Source text:
◇ ◇ ◇ ◇
It is rising from the struggle and ruin to tap what is possible. There is rich sensory of smells and sights: “oil of gladness…oaks of righteousness”. We can wrap ourselves and wear the “garments of salvation” and “robes of righteousness” like a warm blanket in winter. There is youthful excitement like a bride and bridegroom. This is a transformation from the funeral and ashes to wedding and promise – mouths full of laughter (not the hardy-har-har, but the kind that starts small and grows every time someone speaks where you can hardly contain yourself. Laughter that becomes infectious).
This is an overt reminder of the promise to us.
Advent is anticipation and an opportunity to grow, even when we feel exiled or isolated. There is growth with “the planting of the Lord” that rises from below us and around us to greet us and guide us.
I mentioned Beethoven’s Ninth Symphony 4th movement (some call it the “symphony within a symphony”). Before the grand finale, we are introduced to variations on the theme “Ode to Joy” from a quiet low that grows and grows along with a quartet preview of the coming choral set. Then, the whole orchestra is set upon this intense race culminating with a couple horns giving us a small pause to announce with great anticipation – you know something big is going to happen - the exhilarating finale.
◇ ◇ ◇ ◇
Extracted entries:
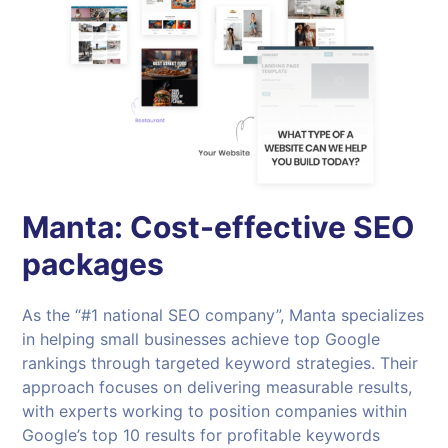
Manta: Cost-effective SEO
packages
As the “#1 national SEO company”, Manta specializes
in helping small businesses achieve top Google
rankings through targeted keyword strategies. Their
approach focuses on delivering measurable results,
with experts working to position companies within
Google’s top 10 results for profitable keywords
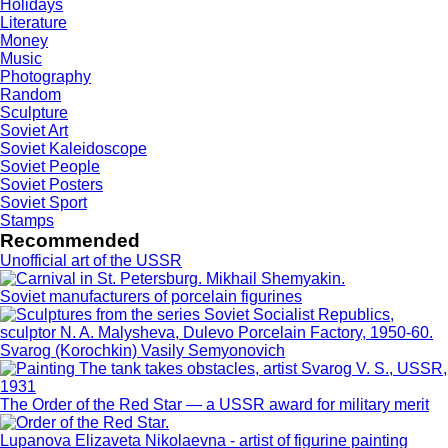
Holidays
Literature
Money
Music
Photography
Random
Sculpture
Soviet Art
Soviet Kaleidoscope
Soviet People
Soviet Posters
Soviet Sport
Stamps
Recommended
Unofficial art of the USSR
Soviet manufacturers of porcelain figurines
Svarog (Korochkin) Vasily Semyonovich
The Order of the Red Star — a USSR award for military merit
Lupanova Elizaveta Nikolaevna - artist of figurine painting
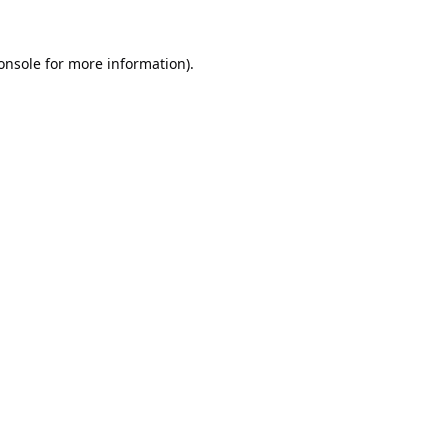
onsole
for more information).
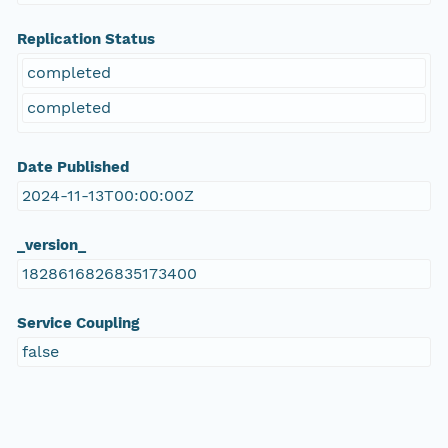
Replication Status
completed
completed
Date Published
2024-11-13T00:00:00Z
_version_
1828616826835173400
Service Coupling
false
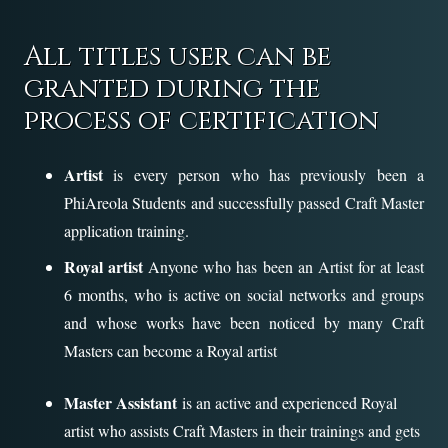
All titles user can be
granted during the
process of certification
Artist
is every person who has previously been a
PhiAreola Students and successfully passed Craft Master
application training.
Royal artist
Anyone who has been an Artist for at least
6 months, who is active on social networks and groups
and whose works have been noticed by many Craft
Masters can become a Royal artist
Master Assistant
is an active and experienced Royal
artist who assists Craft Masters in their trainings and gets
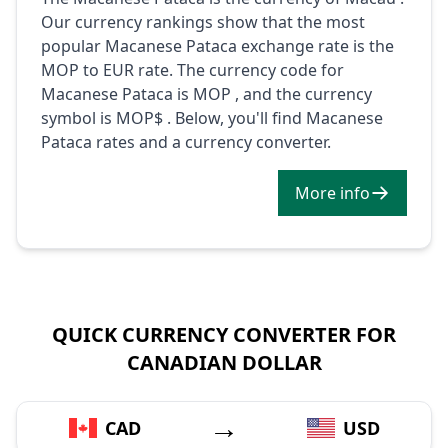
Our currency rankings show that the most
popular Macanese Pataca exchange rate is the
MOP to EUR rate. The currency code for
Macanese Pataca is MOP , and the currency
symbol is MOP$ . Below, you'll find Macanese
Pataca rates and a currency converter.
More info
QUICK CURRENCY CONVERTER FOR
CANADIAN DOLLAR
→
CAD
USD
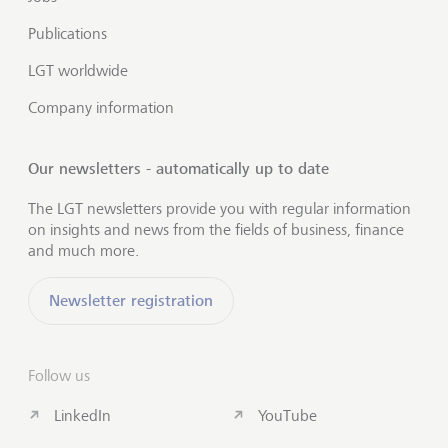
Publications
LGT worldwide
Company information
Our newsletters - automatically up to date
The LGT newsletters provide you with regular information
on insights and news from the fields of business, finance
and much more.
Newsletter registration
Follow us
LinkedIn
YouTube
◇ ◇ ◇ ◇
The task: Write the next part of the Advent reflection, starting after its final sentence. The entries are separate material and are not part of the Advent reflection.

Expected output:
Likewise in this season of growth, we can be lifted from the lowly depths we have felt. This is the divine intercession in our world and our lives; something we desperately need during isolation, grieving and anxiety that this pandemic has wrought upon us.
Further, this text reminds us that we are not alone in feeling desolation. From dry waterbeds, devastations, “ruined cities”, and dreary mourning, God has saved us before and continues to transform us. It is this Sunday, Gaudete Sunday, that we not only find joy in life, but like the symphony, we can anticipate holy joy, and we race to embrace it with full hugs and kisses.
This is the joy of our God and the promise - that despite darkness, despite a foot of snow or even pandemics, that divine, holy promise is there to lift us and cradle us with comfort and liberate us from our misery. There is hope! There is soulful peace. There is liberating joy in that promise because no one can take that away and no one can deny us that grace.
May those who sow in tears
reap with shouts of joy.
Those who go out weeping,
…shall come home with shouts of joy,
We know that we, as people, have uncanny abilities to foul things up all the time. We lose focus upon what is important or lose focus upon the grace that is there – that can save us.
Listen for those brass horns in the distance and let joy touch you again. Let joy fill your hearts. Through Jesus, we are invited to participate in joy, despite darkness, because Jesus reaches into our hearts to transform us. Yes Feel it in your bones!
That is God’s promise, and we know this promise because God has done this before. God has lifted people who were in misery and lifts us today. In the middle of our long discontent and pandemic, we find the joyful hope of John baptizing, knowing there is One to liberate and save us.
Thus, witness the spirit of God in your chest and your mind. Be transformed and your spirit shall be lifted.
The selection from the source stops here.